= Entries supplied =
━━━

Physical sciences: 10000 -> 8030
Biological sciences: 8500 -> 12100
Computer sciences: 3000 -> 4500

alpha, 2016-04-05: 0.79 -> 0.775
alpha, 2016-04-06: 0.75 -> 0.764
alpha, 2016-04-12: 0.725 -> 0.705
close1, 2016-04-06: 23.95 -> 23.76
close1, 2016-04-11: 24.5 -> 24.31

━━━

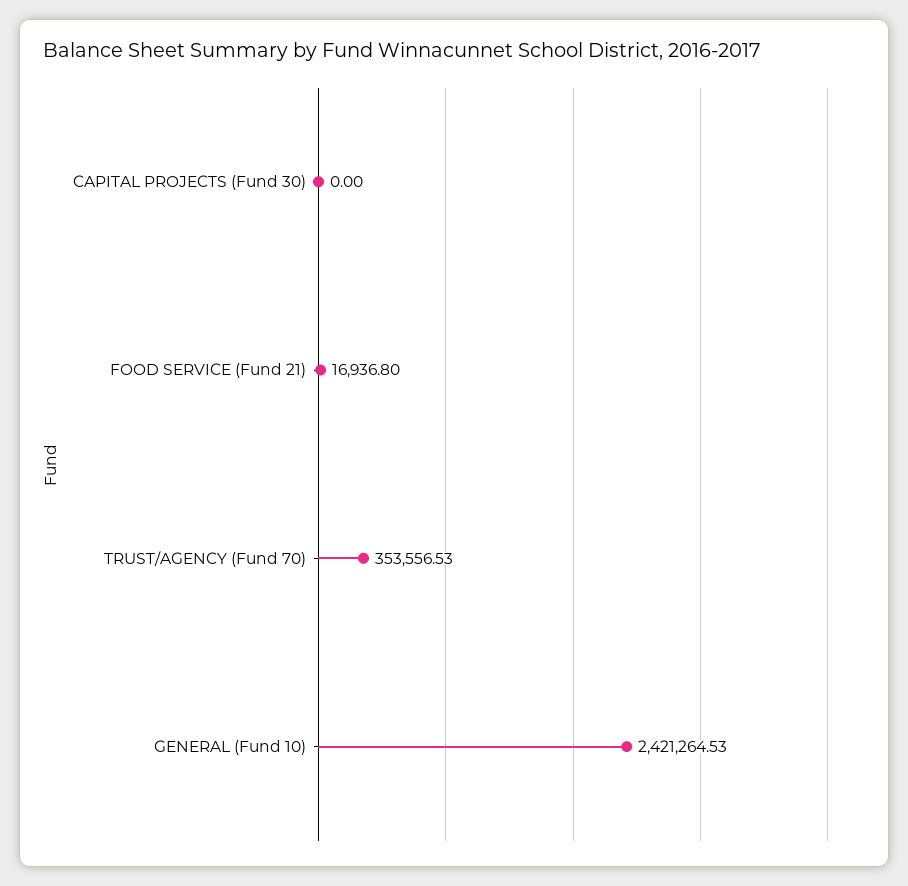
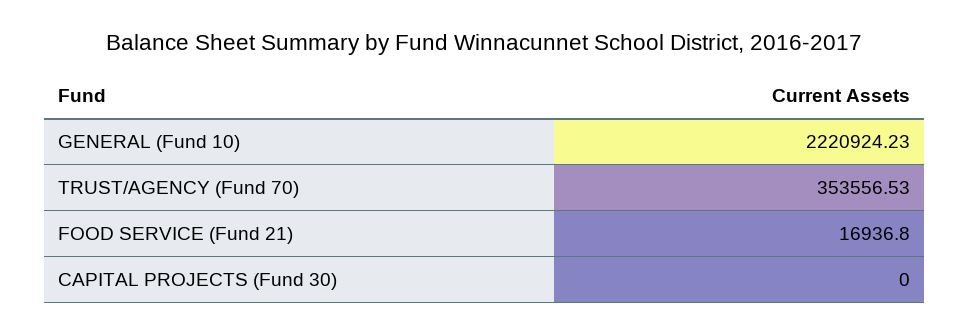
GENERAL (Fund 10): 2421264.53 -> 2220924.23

━━━

= Exercise brief =
From the records above, transcribe exactly the run of lines that opens with the line holding "Physical sciences: 10000 -> 8030" and closes with the line holding "close1, 2016-04-11: 24.5 -> 24.31", both included.

= Written answer =
Physical sciences: 10000 -> 8030
Biological sciences: 8500 -> 12100
Computer sciences: 3000 -> 4500

alpha, 2016-04-05: 0.79 -> 0.775
alpha, 2016-04-06: 0.75 -> 0.764
alpha, 2016-04-12: 0.725 -> 0.705
close1, 2016-04-06: 23.95 -> 23.76
close1, 2016-04-11: 24.5 -> 24.31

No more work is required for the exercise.